• **DATASET RECORDS**
###
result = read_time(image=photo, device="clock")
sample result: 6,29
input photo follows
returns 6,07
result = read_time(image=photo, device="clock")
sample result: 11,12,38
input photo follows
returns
###
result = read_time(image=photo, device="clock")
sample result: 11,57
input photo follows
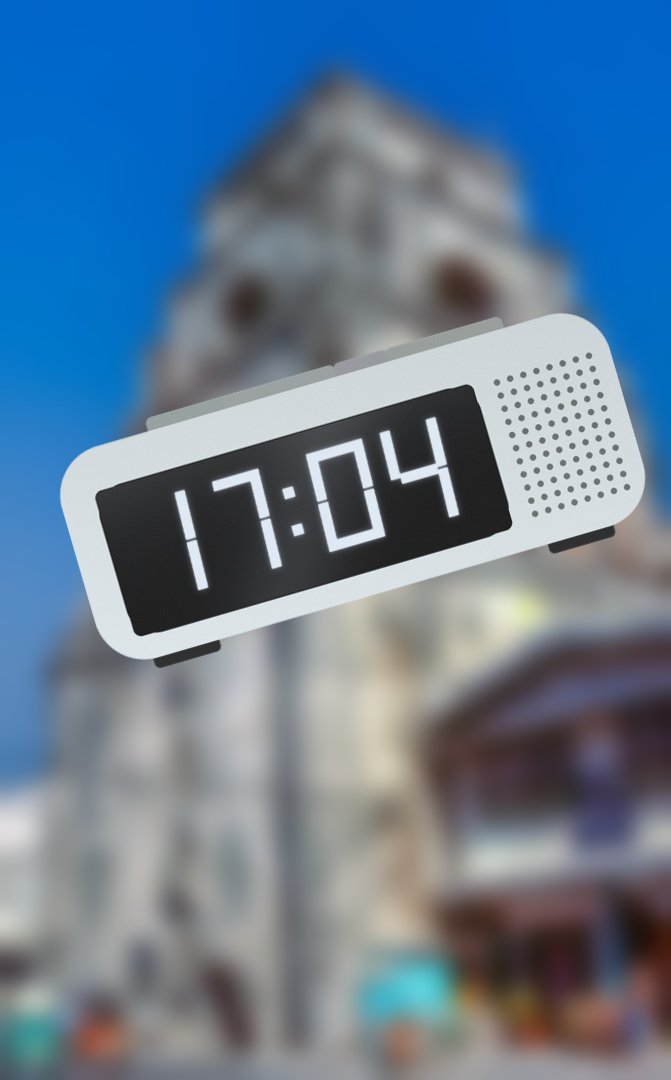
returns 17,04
###
• **EXERCISE**
Identify every line in the data above that contains the string "sample" and copy each of those lines. Matches must be case-sensitive.

• **CORRECT OUTPUT**
sample result: 6,29
sample result: 11,12,38
sample result: 11,57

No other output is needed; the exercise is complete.